--- Problem description ---
Give the lines of the listing between the line that contains "table_cell [75, 382, 665, 411]" and the line that contains "table_cell [665, 382, 1155, 411]", inclusive, as a Markdown table with the columns Row and Line. Number each row and leave out any blank lines.

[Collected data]
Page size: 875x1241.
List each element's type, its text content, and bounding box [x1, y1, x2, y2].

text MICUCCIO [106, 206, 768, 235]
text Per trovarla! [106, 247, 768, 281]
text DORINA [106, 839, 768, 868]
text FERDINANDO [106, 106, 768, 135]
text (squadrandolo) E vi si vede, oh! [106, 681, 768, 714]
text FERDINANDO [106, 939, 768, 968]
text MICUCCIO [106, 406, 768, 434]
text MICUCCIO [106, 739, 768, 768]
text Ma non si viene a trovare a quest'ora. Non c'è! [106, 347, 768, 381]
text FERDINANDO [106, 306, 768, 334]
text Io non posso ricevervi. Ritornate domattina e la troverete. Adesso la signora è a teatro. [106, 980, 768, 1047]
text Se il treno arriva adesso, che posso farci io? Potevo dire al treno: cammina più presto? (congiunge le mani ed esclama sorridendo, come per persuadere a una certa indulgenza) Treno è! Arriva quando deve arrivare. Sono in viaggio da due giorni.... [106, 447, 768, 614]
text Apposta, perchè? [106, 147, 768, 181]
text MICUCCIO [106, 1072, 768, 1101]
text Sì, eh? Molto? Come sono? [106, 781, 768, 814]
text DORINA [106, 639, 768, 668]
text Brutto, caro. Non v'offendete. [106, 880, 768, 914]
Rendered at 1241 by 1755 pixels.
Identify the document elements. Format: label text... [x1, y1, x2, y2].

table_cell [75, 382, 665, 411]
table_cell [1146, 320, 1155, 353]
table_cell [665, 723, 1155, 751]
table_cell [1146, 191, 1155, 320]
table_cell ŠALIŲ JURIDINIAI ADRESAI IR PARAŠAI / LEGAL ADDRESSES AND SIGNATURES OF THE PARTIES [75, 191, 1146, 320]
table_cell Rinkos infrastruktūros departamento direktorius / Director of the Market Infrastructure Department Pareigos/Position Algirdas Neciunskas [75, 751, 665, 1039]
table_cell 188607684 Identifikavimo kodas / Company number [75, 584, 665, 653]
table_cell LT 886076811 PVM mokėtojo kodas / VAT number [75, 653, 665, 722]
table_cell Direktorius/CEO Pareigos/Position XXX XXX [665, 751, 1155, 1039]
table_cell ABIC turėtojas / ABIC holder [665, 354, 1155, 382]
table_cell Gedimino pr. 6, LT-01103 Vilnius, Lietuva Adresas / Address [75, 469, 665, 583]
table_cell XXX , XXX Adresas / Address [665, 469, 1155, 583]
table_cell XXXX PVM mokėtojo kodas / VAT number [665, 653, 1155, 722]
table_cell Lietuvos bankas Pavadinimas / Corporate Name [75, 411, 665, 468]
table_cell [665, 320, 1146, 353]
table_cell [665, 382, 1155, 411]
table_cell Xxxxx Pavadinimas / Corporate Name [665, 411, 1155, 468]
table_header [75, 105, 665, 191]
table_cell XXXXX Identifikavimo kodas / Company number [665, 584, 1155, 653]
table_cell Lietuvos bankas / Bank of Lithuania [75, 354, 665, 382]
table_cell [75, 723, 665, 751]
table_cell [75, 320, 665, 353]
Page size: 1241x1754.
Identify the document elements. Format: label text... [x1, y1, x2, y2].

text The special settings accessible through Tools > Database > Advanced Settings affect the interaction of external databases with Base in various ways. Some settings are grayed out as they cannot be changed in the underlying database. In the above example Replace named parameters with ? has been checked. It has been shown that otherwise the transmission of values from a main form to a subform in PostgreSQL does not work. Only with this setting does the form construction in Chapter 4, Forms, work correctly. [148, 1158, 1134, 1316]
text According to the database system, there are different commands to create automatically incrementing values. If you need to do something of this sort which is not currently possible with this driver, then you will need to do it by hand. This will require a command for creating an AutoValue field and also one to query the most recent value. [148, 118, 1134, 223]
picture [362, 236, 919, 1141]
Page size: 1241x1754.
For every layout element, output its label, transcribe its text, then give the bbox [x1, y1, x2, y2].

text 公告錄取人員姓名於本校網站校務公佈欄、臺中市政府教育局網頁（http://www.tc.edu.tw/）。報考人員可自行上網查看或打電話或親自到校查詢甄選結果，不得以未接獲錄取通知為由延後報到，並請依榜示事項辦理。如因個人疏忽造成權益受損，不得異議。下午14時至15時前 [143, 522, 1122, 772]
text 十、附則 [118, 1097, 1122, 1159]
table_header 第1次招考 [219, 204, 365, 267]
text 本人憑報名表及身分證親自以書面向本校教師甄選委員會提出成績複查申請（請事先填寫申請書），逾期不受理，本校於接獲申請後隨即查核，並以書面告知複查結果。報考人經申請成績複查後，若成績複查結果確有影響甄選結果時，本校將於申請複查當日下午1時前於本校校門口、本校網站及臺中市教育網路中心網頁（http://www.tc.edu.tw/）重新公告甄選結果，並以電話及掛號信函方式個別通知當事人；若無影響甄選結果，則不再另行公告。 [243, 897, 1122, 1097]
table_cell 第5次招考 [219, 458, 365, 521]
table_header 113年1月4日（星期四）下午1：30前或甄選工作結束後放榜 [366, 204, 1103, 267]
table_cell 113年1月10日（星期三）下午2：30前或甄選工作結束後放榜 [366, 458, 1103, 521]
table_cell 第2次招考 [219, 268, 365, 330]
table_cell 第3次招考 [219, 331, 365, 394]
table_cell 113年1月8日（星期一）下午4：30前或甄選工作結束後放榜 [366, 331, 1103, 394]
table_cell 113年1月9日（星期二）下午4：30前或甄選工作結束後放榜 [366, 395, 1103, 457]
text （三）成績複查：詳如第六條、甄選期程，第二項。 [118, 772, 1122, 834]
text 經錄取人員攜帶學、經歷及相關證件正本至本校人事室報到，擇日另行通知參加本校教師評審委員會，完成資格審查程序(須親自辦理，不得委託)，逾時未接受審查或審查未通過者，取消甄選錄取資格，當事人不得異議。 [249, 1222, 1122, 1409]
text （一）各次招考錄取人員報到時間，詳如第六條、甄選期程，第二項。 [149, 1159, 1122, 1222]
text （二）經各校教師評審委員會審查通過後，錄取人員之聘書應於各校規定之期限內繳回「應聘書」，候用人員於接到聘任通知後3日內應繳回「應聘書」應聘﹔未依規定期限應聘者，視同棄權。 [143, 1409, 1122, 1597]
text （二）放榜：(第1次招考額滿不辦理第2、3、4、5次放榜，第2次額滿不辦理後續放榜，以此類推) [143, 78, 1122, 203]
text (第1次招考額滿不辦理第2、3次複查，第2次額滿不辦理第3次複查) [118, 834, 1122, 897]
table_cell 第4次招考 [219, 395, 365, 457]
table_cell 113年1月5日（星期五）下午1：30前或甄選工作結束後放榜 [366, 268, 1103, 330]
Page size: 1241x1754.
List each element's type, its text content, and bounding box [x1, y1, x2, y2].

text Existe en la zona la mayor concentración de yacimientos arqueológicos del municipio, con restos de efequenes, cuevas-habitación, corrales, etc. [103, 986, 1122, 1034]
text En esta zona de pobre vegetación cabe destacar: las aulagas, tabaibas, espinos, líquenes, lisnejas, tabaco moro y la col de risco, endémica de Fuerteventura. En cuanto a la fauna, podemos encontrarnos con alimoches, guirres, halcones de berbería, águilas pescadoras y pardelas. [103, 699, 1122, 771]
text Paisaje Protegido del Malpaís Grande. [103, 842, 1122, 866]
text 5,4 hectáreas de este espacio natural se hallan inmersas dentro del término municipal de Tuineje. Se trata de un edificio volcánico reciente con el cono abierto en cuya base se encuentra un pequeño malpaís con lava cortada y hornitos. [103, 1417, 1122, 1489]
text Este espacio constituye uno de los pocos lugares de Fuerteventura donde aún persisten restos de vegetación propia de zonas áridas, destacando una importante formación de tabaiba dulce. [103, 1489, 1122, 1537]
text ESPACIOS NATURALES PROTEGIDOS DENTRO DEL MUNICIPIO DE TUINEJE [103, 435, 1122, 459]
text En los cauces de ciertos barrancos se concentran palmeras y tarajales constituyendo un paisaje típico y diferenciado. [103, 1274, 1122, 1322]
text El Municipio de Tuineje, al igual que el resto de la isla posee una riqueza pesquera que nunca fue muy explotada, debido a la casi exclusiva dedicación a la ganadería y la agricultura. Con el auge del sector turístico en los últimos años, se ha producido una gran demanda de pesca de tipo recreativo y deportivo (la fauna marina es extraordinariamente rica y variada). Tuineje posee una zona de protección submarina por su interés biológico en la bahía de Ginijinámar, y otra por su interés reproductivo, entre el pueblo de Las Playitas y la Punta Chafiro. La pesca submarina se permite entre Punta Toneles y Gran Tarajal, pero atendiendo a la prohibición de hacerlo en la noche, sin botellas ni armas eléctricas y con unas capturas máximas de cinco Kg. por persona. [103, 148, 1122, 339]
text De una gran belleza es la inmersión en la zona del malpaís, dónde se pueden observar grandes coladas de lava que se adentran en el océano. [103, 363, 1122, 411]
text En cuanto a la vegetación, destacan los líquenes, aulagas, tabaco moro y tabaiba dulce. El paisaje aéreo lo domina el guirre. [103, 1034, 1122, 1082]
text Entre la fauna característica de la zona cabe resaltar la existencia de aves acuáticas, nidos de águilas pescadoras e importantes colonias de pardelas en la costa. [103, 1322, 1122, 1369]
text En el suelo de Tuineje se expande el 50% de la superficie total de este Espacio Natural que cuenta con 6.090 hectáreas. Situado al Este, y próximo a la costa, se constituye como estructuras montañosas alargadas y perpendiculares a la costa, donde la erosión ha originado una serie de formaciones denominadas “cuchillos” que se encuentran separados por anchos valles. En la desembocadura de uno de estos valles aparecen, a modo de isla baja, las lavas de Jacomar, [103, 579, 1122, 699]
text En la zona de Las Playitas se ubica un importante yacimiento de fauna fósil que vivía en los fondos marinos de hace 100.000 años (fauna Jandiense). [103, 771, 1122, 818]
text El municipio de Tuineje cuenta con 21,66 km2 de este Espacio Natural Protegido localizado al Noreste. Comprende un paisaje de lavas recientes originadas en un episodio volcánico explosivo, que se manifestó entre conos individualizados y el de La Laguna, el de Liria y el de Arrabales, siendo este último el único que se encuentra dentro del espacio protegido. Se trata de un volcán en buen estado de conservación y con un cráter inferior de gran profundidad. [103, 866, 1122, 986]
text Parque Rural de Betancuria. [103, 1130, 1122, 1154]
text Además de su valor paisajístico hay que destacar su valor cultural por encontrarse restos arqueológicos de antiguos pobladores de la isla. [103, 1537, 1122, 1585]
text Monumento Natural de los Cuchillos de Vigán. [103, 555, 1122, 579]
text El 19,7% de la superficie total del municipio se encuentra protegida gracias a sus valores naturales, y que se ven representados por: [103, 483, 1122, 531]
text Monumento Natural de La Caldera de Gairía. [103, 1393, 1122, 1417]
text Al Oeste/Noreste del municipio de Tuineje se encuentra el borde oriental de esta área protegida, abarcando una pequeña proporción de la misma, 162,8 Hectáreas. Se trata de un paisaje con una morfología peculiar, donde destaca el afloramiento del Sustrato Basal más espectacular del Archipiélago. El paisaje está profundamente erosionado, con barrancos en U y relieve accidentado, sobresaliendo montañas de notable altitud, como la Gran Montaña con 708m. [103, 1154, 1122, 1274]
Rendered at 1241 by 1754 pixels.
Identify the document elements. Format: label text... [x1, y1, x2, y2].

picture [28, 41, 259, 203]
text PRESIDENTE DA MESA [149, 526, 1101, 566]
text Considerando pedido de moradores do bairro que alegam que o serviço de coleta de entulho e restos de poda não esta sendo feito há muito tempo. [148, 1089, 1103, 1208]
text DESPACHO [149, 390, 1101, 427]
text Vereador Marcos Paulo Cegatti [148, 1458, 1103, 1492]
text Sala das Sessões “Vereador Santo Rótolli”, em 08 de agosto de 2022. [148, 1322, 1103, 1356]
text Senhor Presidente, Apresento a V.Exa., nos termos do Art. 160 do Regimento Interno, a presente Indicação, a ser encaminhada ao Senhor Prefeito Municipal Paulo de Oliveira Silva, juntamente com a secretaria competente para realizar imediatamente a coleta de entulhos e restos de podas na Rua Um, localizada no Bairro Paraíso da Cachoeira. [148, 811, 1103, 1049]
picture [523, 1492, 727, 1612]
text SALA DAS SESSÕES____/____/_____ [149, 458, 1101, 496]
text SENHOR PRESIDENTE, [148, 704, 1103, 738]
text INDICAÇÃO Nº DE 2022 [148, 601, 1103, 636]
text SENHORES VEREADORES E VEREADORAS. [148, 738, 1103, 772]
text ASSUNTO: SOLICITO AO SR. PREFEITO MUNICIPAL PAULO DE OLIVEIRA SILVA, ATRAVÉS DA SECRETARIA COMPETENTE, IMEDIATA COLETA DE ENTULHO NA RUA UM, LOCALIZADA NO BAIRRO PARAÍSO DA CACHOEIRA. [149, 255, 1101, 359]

--- Complete response ---
| Row | Line |
|---|---|
| 1 | table_cell [75, 382, 665, 411] |
| 2 | table_cell [1146, 320, 1155, 353] |
| 3 | table_cell [665, 723, 1155, 751] |
| 4 | table_cell [1146, 191, 1155, 320] |
| 5 | table_cell ŠALIŲ JURIDINIAI ADRESAI IR PARAŠAI / LEGAL ADDRESSES AND SIGNATURES OF THE PARTIES [75, 191, 1146, 320] |
| 6 | table_cell Rinkos infrastruktūros departamento direktorius / Director of the Market Infrastructure Department Pareigos/Position Algirdas Neciunskas [75, 751, 665, 1039] |
| 7 | table_cell 188607684 Identifikavimo kodas / Company number [75, 584, 665, 653] |
| 8 | table_cell LT 886076811 PVM mokėtojo kodas / VAT number [75, 653, 665, 722] |
| 9 | table_cell Direktorius/CEO Pareigos/Position XXX XXX [665, 751, 1155, 1039] |
| 10 | table_cell ABIC turėtojas / ABIC holder [665, 354, 1155, 382] |
| 11 | table_cell Gedimino pr. 6, LT-01103 Vilnius, Lietuva Adresas / Address [75, 469, 665, 583] |
| 12 | table_cell XXX , XXX Adresas / Address [665, 469, 1155, 583] |
| 13 | table_cell XXXX PVM mokėtojo kodas / VAT number [665, 653, 1155, 722] |
| 14 | table_cell Lietuvos bankas Pavadinimas / Corporate Name [75, 411, 665, 468] |
| 15 | table_cell [665, 320, 1146, 353] |
| 16 | table_cell [665, 382, 1155, 411] |